On the southeast coast of South America, between Uruguay and Argentina, there is a tapering intrusion of the Atlantic Ocean. The funnel-shaped intrusion extends about 290 kilometer inland and terminates at the point where the Uruguay and the Paraná rivers meet. This is Río de la Plata, or the “River of Silver” in Spanish.
Depending on who you ask, Río de la Plata is an estuary, a river, a gulf or a marginal sea.
Geographers argue that Río de la Plata is not exactly a river but an estuary where the Uruguay and the Paraná rivers pour into. But in Argentina and Uruguay, it is commonly considered a river; it has a beginning at the confluence of two smaller rivers, it’s elongated in shape, and it flows out into the Atlantic. To those who consider it a river, it is the widest river in the world, with a maximum width of about 220 kilometers. For others, it’s the widest estuary in the world.

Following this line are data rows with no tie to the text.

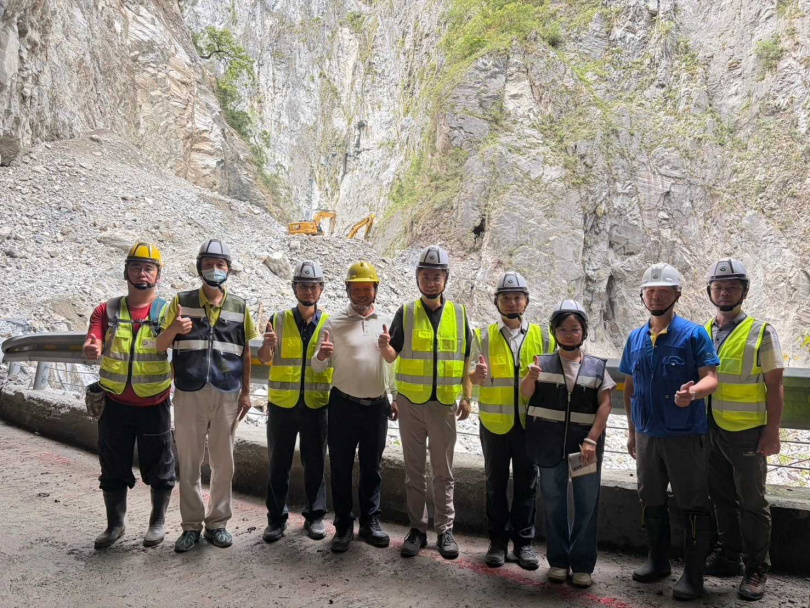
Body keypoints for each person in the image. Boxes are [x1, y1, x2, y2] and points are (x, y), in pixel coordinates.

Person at [620, 263, 719, 600]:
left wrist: (694, 393)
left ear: (677, 294)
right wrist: (632, 433)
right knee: (651, 498)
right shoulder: (634, 338)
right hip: (647, 435)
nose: (656, 295)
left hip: (685, 436)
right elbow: (629, 388)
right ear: (642, 296)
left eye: (664, 290)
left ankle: (694, 575)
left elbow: (711, 377)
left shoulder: (694, 334)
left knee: (693, 503)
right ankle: (657, 561)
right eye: (650, 290)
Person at [156, 239, 258, 553]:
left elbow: (246, 353)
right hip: (188, 392)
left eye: (221, 264)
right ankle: (190, 527)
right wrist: (174, 328)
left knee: (223, 464)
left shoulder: (239, 306)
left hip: (227, 394)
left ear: (228, 269)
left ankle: (218, 524)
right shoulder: (181, 301)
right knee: (187, 463)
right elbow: (160, 345)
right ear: (200, 266)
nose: (215, 269)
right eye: (209, 263)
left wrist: (246, 392)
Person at [380, 245, 472, 559]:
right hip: (410, 405)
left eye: (436, 276)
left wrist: (468, 398)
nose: (431, 281)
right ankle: (417, 529)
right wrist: (384, 348)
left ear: (445, 279)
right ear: (418, 278)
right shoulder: (405, 312)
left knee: (444, 472)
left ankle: (445, 530)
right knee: (414, 471)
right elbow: (393, 354)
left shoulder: (459, 314)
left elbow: (467, 359)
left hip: (445, 404)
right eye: (425, 276)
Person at [83, 242, 175, 549]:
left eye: (149, 268)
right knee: (112, 465)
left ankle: (157, 522)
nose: (142, 273)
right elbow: (94, 338)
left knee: (160, 466)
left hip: (155, 404)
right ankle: (115, 526)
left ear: (157, 275)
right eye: (136, 266)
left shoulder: (167, 311)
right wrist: (92, 347)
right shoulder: (107, 310)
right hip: (115, 405)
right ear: (126, 271)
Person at [703, 259, 783, 601]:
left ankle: (756, 568)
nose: (724, 292)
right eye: (719, 287)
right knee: (721, 496)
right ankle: (728, 555)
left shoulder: (761, 332)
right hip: (710, 428)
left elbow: (776, 385)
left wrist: (772, 431)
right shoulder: (703, 330)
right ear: (709, 291)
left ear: (744, 292)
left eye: (732, 287)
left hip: (748, 431)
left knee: (752, 501)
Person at [521, 300, 614, 588]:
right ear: (555, 332)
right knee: (553, 503)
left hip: (583, 450)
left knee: (586, 504)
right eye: (563, 329)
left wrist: (591, 440)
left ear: (584, 331)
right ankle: (559, 562)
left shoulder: (597, 367)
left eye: (575, 329)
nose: (569, 334)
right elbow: (525, 395)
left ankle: (583, 564)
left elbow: (605, 406)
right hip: (550, 449)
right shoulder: (541, 362)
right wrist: (530, 377)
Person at [468, 271, 554, 570]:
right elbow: (467, 374)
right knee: (495, 483)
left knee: (528, 483)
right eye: (506, 297)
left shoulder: (543, 336)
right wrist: (473, 377)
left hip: (530, 425)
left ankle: (525, 543)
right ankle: (497, 541)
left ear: (526, 301)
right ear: (497, 302)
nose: (512, 302)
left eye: (517, 297)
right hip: (494, 424)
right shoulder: (482, 336)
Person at [310, 261, 397, 553]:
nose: (362, 294)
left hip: (377, 406)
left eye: (367, 288)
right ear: (347, 290)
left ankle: (370, 522)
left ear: (375, 290)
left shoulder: (385, 321)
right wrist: (322, 356)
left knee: (372, 467)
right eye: (356, 288)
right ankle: (344, 525)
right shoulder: (333, 323)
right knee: (341, 467)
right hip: (343, 406)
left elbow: (393, 364)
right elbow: (316, 367)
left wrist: (393, 397)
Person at [259, 260, 332, 543]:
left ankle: (314, 517)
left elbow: (333, 361)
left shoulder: (329, 324)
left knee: (315, 464)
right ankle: (276, 519)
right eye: (303, 285)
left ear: (321, 290)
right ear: (294, 288)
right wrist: (267, 346)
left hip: (316, 405)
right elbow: (265, 359)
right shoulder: (278, 320)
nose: (308, 291)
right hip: (282, 406)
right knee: (278, 464)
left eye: (313, 286)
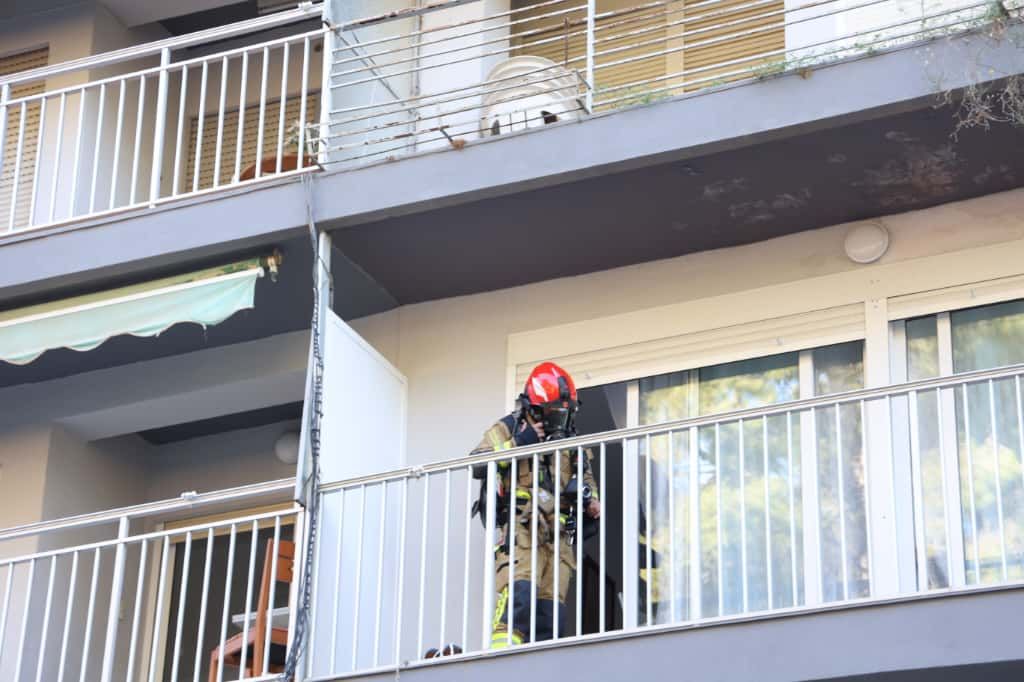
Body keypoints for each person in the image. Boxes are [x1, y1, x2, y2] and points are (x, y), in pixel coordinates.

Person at [471, 362, 601, 648]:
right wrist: (520, 442)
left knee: (551, 612)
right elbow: (478, 463)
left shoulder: (572, 443)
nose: (560, 418)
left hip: (559, 537)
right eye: (555, 411)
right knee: (520, 590)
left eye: (565, 411)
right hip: (522, 526)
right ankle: (504, 656)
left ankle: (542, 664)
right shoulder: (510, 426)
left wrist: (590, 502)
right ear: (536, 408)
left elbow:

The Río de la Plata was first sighted by the Spanish in 1516, by a navigator named Juan Díaz de Solís, who made the discovery during his search for a passage between the Atlantic and the Pacific Oceans. De Solis called it the Mar Dulce, or “freshwater sea”, because of its vast size.
The river’s modern name was given by explorer Sebastian Cabot who made a detailed study of the river and its tributaries in the 1520s. The name comes from the fabled Sierra del Plata, or the “Silver Mountain”, that was thought to lie upstream. The legend has its roots in the early 16th century when castaways from the Juan Díaz de Solís expedition heard indigenous stories of a mountain of silver in an inland region ruled by the so-called White King. The first European to lead an expedition in search of it was the castaway Aleixo Garcia, who crossed nearly the entire continent to reach the Andean altiplano. On his way back to the coast, Garcia died when natives ambushed him in Paraguay, but survivors brought back enough precious metals to corroborate their story and inspire others to embark on similar expedition, all of which ended in failures.
The Río de la Plata, as well as the country of Argentina, both take their names from the myth; the name “Argentina” comes from the Latin argentum, which means “silver”.
Today, the shores of the Río de la Plata are one of the most densely populated areas of both Argentina and Uruguay. Buenos Aires, Argentina’s big, cosmopolitan capital city and the center of one of the world’s largest urban agglomerations, is located on its shores. Uruguay’s capital and its largest city, Montevideo, is also located on the shores of Río de la Plata.